Enclosure, Tullycommon, Co. Clare
Co. Clare |
Enclosures
On a hazel-and-blackthorn-covered ridge in County Clare, half-swallowed by vegetation and sitting in a slight hollow between the 400-foot and 500-foot contours, there is a roughly circular enclosure that nobody can quite classify.
It measures approximately 60 metres across, which is a substantial size, yet its interior was so uneven and overgrown that it was entirely inaccessible during a site inspection in 1999. The structure is defined by a loose drystone wall of leaning slabs, most legible along its south-eastern arc, giving the impression of something that has been quietly subsiding and tilting for a very long time.

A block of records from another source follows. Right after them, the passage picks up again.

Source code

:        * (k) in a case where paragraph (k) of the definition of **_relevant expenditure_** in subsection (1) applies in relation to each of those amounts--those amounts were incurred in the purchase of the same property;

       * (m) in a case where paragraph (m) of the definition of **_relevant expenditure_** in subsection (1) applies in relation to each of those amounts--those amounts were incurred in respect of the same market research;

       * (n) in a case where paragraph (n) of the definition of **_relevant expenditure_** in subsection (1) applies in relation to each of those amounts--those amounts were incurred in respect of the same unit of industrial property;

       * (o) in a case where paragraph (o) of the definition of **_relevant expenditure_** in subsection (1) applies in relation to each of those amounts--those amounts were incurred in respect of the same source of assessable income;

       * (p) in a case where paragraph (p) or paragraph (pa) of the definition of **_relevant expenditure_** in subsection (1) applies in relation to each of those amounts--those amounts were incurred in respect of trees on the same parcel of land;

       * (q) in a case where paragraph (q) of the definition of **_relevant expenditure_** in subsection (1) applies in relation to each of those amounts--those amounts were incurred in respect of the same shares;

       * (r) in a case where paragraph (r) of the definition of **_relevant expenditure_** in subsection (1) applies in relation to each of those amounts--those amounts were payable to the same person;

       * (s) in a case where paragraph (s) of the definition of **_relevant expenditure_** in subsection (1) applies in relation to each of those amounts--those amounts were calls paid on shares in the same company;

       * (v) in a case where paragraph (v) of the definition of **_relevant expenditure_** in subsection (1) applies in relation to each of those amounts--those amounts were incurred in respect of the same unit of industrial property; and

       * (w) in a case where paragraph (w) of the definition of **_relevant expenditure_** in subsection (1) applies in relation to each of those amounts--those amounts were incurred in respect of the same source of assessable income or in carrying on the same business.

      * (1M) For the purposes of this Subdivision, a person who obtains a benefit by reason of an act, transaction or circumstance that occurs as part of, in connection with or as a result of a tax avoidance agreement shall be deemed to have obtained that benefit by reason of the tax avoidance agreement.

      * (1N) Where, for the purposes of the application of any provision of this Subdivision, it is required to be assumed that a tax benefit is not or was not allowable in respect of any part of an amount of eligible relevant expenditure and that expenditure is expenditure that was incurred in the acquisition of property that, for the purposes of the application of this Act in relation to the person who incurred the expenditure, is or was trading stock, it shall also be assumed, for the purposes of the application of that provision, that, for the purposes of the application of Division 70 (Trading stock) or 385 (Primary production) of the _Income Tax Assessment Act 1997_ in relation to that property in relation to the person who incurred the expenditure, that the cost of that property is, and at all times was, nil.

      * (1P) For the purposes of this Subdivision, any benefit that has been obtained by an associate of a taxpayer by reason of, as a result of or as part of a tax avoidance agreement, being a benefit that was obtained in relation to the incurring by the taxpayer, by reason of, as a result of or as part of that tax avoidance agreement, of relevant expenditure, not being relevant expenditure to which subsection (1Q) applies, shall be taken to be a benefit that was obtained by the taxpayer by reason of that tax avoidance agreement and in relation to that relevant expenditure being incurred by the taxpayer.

The enclosure appears on the Ordnance Survey 25-inch plan of 1897 and again on the Cassini edition of the 6-inch map published in 1920, which suggests it was notable enough to record even then, though what it actually is remains uncertain. When the Record of Monuments and Places was compiled in 1996, the site was listed with the cautious designation "Cashel (possible)". A cashel is a type of early medieval stone-walled enclosure, essentially an Irish equivalent of a ringfort but built from stone rather than earthen banks, typically used as a defended farmstead or settlement. The qualifier "possible" does the real work here: the wall's irregular subcircular plan and the difficulty of accessing the interior have made confident identification elusive. Gibson, writing in 2007, took up the question at some length without resolving it, which is itself a kind of answer about how much the site still withholds.